La RC390 grimpe à 135 km/h sur route ouverte avec un moteur confortablement installé à 8.000 tr/min et monte même à 9.200 tr/min lorsque l'on grimpe à 160 km/h.
Partie cycle
La nouvelle RC 390 est agile et rapide dans les changements de direction et se montre donc très facile à emmener d'un côté à l'autre dans les enchaînements de virages, ce qui en fait une monture qui inspire confiance sur les routes sinueuses. La maniabilité est aussi facile et efficace que sur l'ancienne, mais avec plus de retours d'information du pneu avant grâce à la nouvelle fourche et à la nouvelle monte de pneus.
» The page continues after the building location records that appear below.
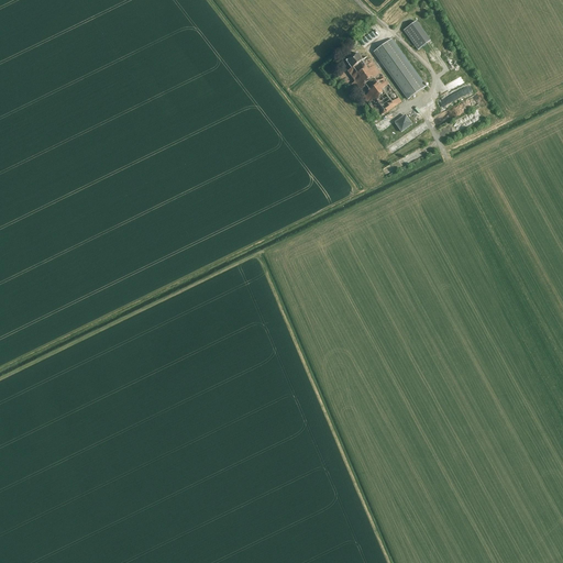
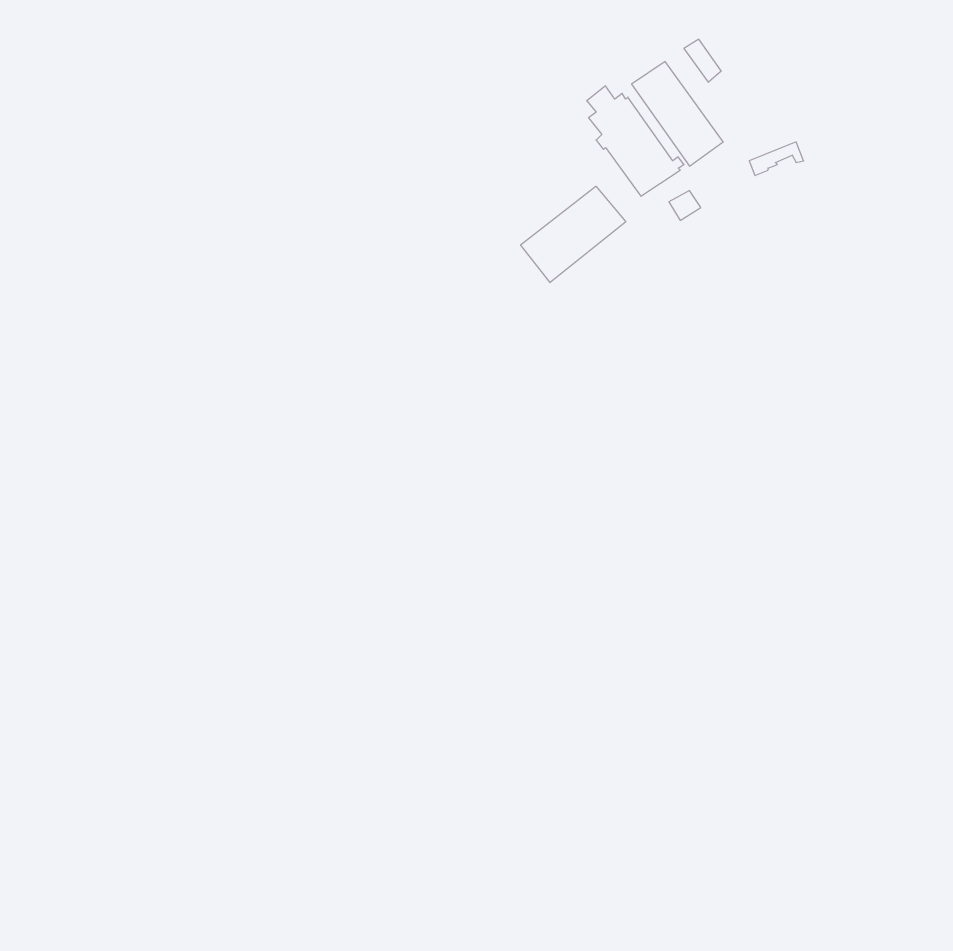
building: none -> [521,186,626,283]

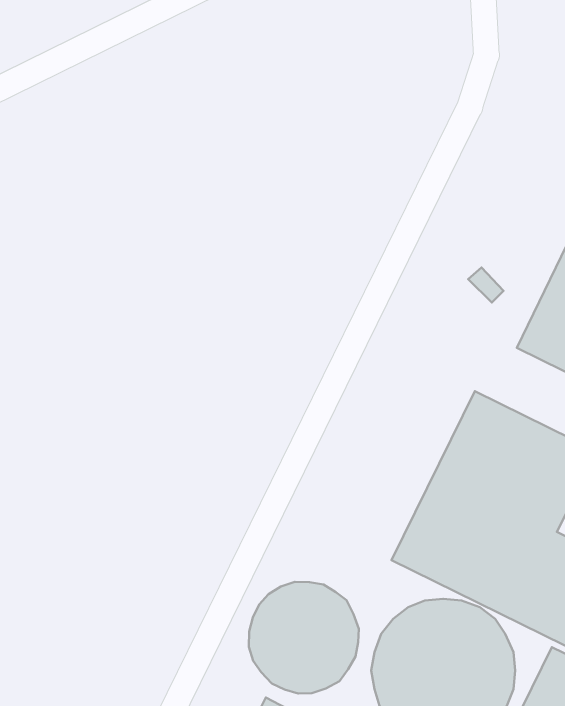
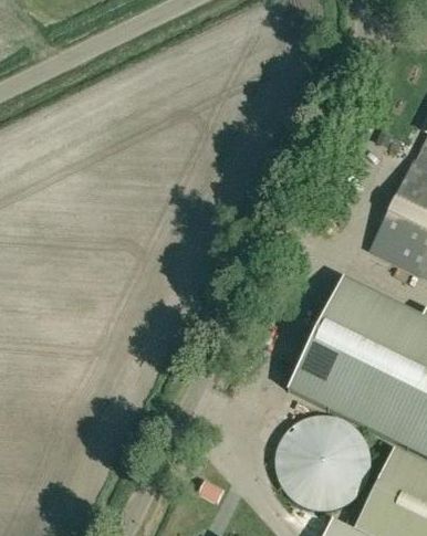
building: [249,582,359,693] -> none

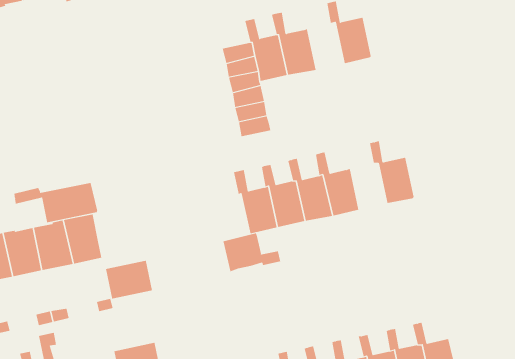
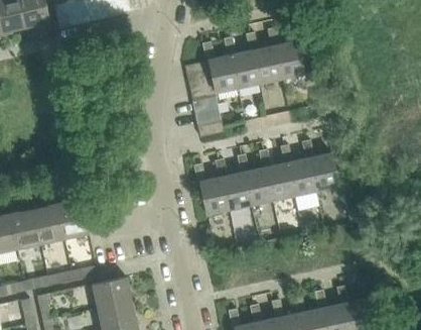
building: none -> [246,32,282,84]
building: none -> [280,145,316,196]
building: [14,182,98,223] -> none
building: [223,233,281,272] -> none
building: [105,260,153,299] -> [93,278,131,309]

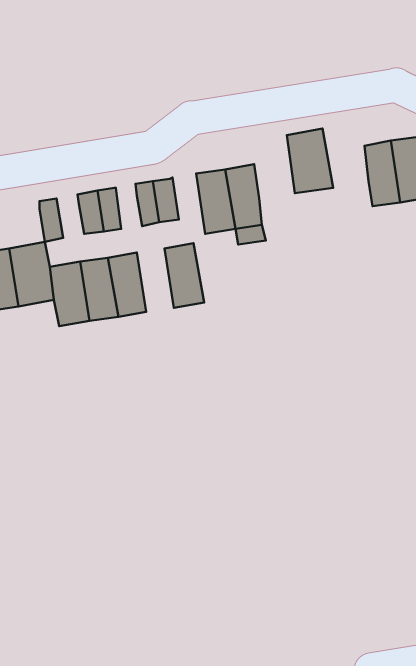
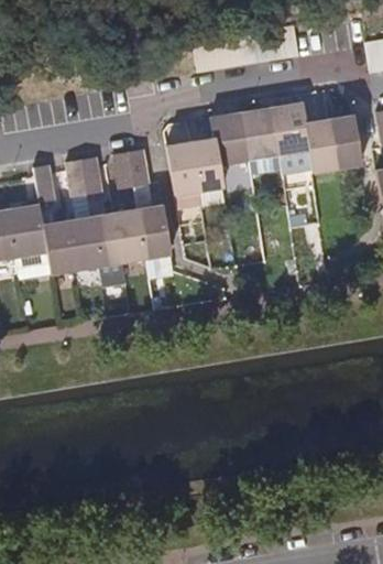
building: none -> [272,104,310,159]
building: none -> [211,115,249,167]
building: none -> [117,209,147,262]

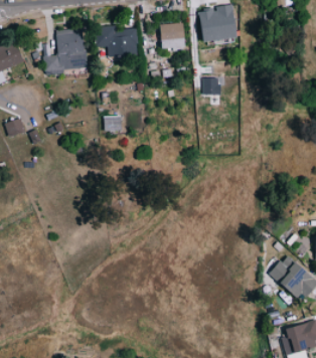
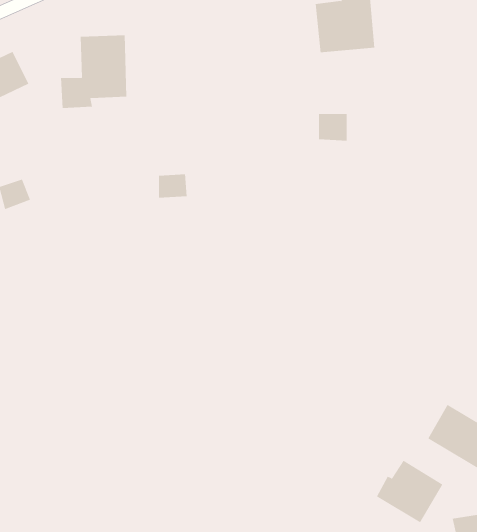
building: [161,22,186,47] -> none
building: [96,26,139,57] -> none
building: none -> [376,460,443,523]

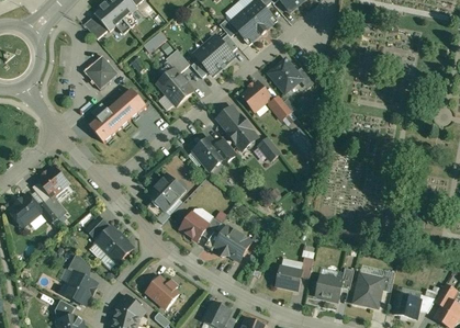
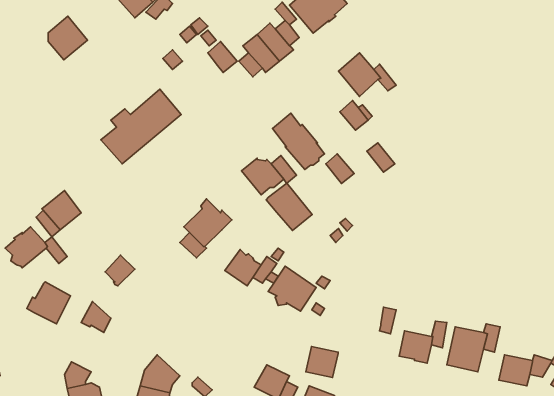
building: [88,55,119,89] -> [48,16,88,60]
building: [158,68,193,104] -> none
building: [242,81,271,111] -> none
building: none -> [266,183,312,231]
building: [97,226,133,262] -> none
building: [277,265,302,290] -> [306,347,338,377]
building: [61,271,96,304] -> [27,282,70,324]
building: [146,275,179,308] -> none

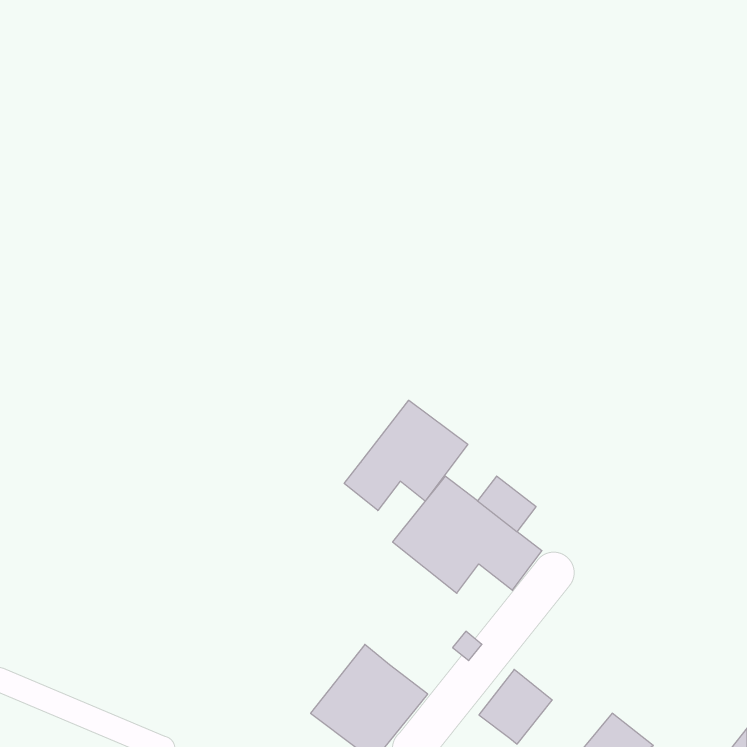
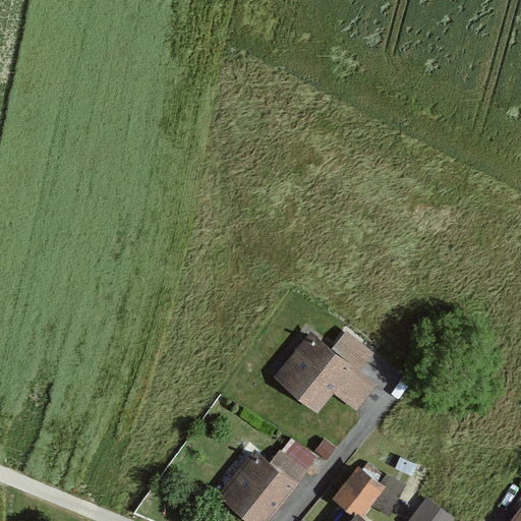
building: [344,400,468,511] -> none
building: none -> [271,438,316,483]

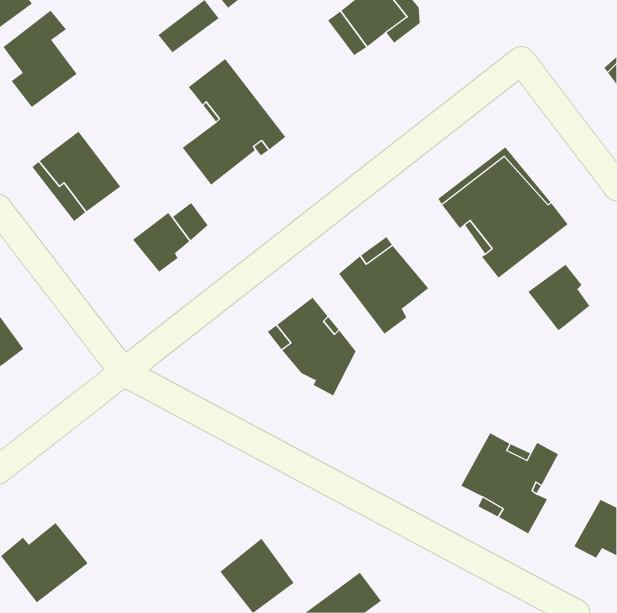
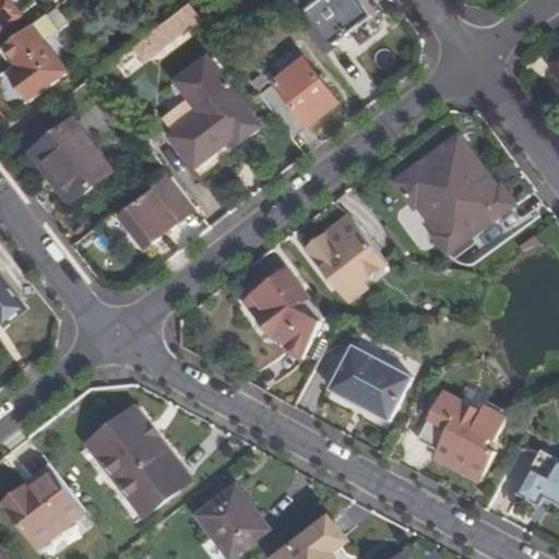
building: none -> [255,57,334,134]
building: [528,264,590,331] -> none
building: none -> [326,344,411,419]
building: none -> [85,406,188,515]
La maniabilité précise et la confiance que cela inspire, couplée à la stabilité à haute vitesse, permet d'exploiter l'avantage clé d'un monocylindre performant, à savoir la vitesse en courbe. Maintenir l'élan durement gagné est essentiel et la bonne adhérence du ContiRoads avant donne la confiance nécessaire pour le faire. La qualité d'amortissement sur route est assez bonne à l'avant comme à l'arrière pour une petite moto légère et sportive.
Freinage
Le système de freinage ByBre est lui aussi excellent. Il n'est pas nécessaire de serrer le levier de frein aussi fort que sur l'ancien modèle pour obtenir une forte puissance de freinage. En effet, c'est assez surprenant de voir à quel point le monodisque et son étrier radial à quatre pistons fonctionnent bien, montrant une assez bonne morsure pour arrêter la moto lancée à 160 km/h malgré mes 87 kg.
Conclusion
KTM revient aujourd'hui avec une moto performante qui séduira les jeunes pilotes et les plus âgés qui savent qu'il n'y a pas besoin de plus de chevaux pour aller plus vite que les autres d'un point A à un point B le long d'une route viroleuse ou d'un circuit sinueux.
La RC390 est une superbike monocylindre qui met en confiance y compris lorsqu'on la pousse à ses limites, car très intuitive sans être nerveuse, mais aussi plus communicative grâce à cette fourche améliorée. De quoi remettre la RC 390 en piste en championnat.
Et l'on vous donne rendez-vous dans un mois pour l'essai de la version de série sur route et sur circuit, avec une vidéo à la clef.
Points forts
- Agilité
- Suspensions
- Freinage
- Moteur
Points faibles
- A confirmer lors de l'essai du modèle de série
Commentaires
Elle fait envie quand même.
13-08-2021 08:36bon, j'accroche un peu moins à la face avant que sur l'ancienne, mais KTM devrait sortir cette version noir (genre une "black edition", elle est pas mal
tom4
«C'est parce que l'utilisation du même carter que les petits moteurs signifie que le vilebrequin de la 390 se trouve plus profondément dans le moteur.»
13-08-2021 10:01Concrètement, ça veut dire quoi? Je ne comprends pas la notion de profondeur pour un vilo, nécessairement le truc mobile le plus bas d'un moteur…
Ca peut être sympa à utiliser. Me rappelle le concept de la SZR 660. Mais niveau look j'ai vraiment du mal. Vu de face, grosse tête. Vue de profil, carénage pas fini, manque des bouts coupés à la scie sauteuse. Un peu comme les CBR 650.
13-08-2021 11:07Bon après c'est vrai que quand on est dessus, on la voit pas... :)
Wow, trop bien vous avez eu le privilège de tester le modèle pré-série ! Est-ce qu'ils se sont précipités pour la présenter pour ne pas qu'elle soit dans l'ombre des prochaines 490 ? En tous cas, c'est clair que le fait que le promosport 400 la boude complètement lui donnait une mauvaise image. C'est une bonne chose qu'ils aient revue leur copie, d'autant plus qu'il n'y a plus aucune concurrence à part la cbr500r, la R3 et Ninja 400 ont été éjectées par euro5.